There is also the problem of giving ARL management a licence to do whatever they want by the government not being able to dismiss or change them for 15 years irrespective of how ARL performs. Equity investment is a tricky business, though if prudently managed, return on investment could be rewarding. On the other hand, the investment could also disappear into thin air within a short time from poor management and bad investment decisions. So, giving the fund managers such a long term of office does not make business or investment sense.
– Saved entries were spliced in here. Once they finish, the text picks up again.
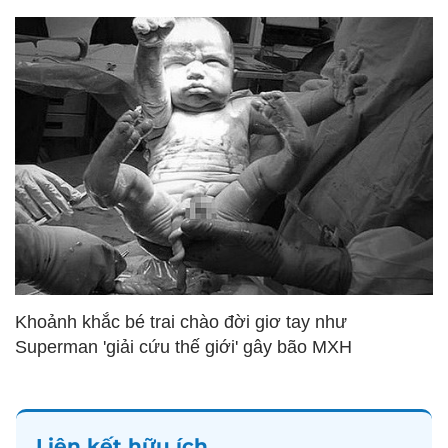
Khoảnh khắc bé trai chào đời giơ tay như
Superman 'giải cứu thế giới' gây bão MXH
Liên kết hữu ích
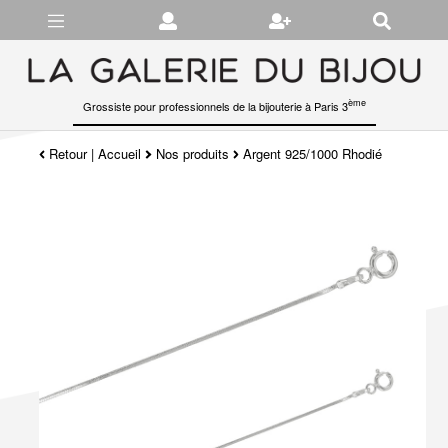
Gérer les préférences en matière de cookies
ème
Grossiste pour professionnels de la bijouterie à Paris 3
Retour
|
Accueil
Nos produits
Argent 925/1000 Rhodié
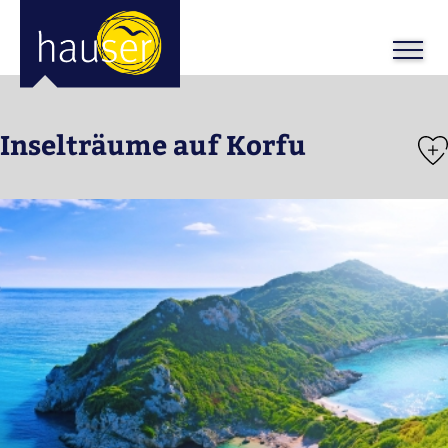
ose
m_in
m_out
Inselträume auf Korfu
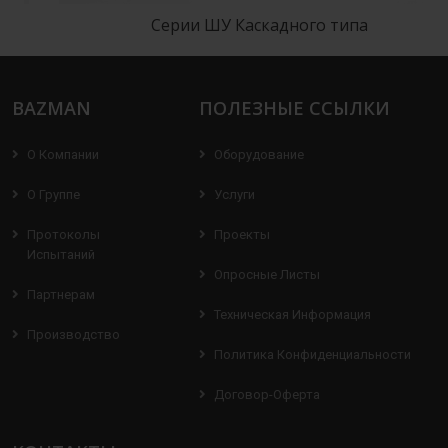
Серии ШУ Каскадного типа
BAZMAN
ПОЛЕЗНЫЕ ССЫЛКИ
О Компании
Оборудование
О Группе
Услуги
Протоколы
Проекты
Испытаний
Опросные Листы
Партнерам
Техническая Информация
Производство
Политика Конфиденциальности
Договор-Оферта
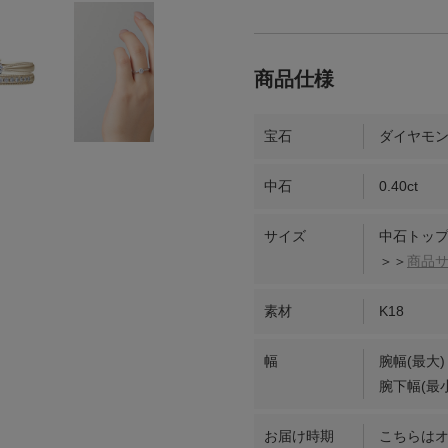
宝石
ダイヤモ
中石
0.40ct
サイズ
中石トップ
＞＞
商品
素材
K18
幅
腕幅(最大)
腕下幅(最小
お届け時期
こちらは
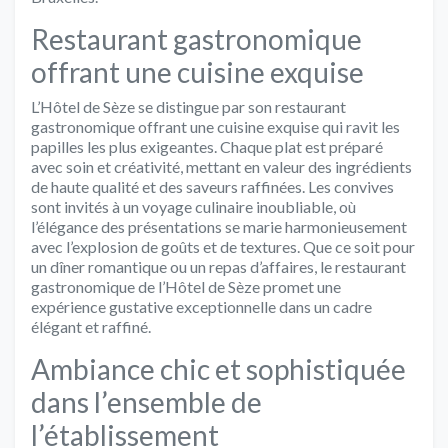
Restaurant gastronomique
offrant une cuisine exquise
L’Hôtel de Sèze se distingue par son restaurant
gastronomique offrant une cuisine exquise qui ravit les
papilles les plus exigeantes. Chaque plat est préparé
avec soin et créativité, mettant en valeur des ingrédients
de haute qualité et des saveurs raffinées. Les convives
sont invités à un voyage culinaire inoubliable, où
l’élégance des présentations se marie harmonieusement
avec l’explosion de goûts et de textures. Que ce soit pour
un dîner romantique ou un repas d’affaires, le restaurant
gastronomique de l’Hôtel de Sèze promet une
expérience gustative exceptionnelle dans un cadre
élégant et raffiné.
Ambiance chic et sophistiquée
dans l’ensemble de
l’établissement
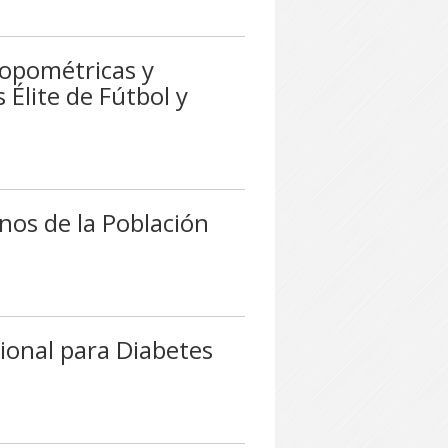
opométricas y
Élite de Fútbol y
os de la Población
ional para Diabetes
Those who have raised concerns about the lack of transparency have been accused of intellectual dishonesty. It was reported on Ghanaweb that the Information Minister claimed the full details of the agreement were made available to parliament (see, “Agyapa deal: Osafo-Maafo’s son not appointed transaction advisor – Oppong Nkrumah”, Ghanaweb, August 26, 2020). Is the minority not telling the truth or is the minister being economical with the truth? He also suggested that those who want details of the agreement should request for it. Really, why can’t the government in the spirit of accountability and good governance publish it on its website?

The intentions of both the MIIF and ARL are good but the secrecy surrounding the approval of ARL agreement and others as well as who exactly are the owners of the 41% shares and the failure to provide details of the prospectus to parliament are legitimate questions that citizens must be interested in asking and demanding answers to them. After all, were we not asked to be citizens?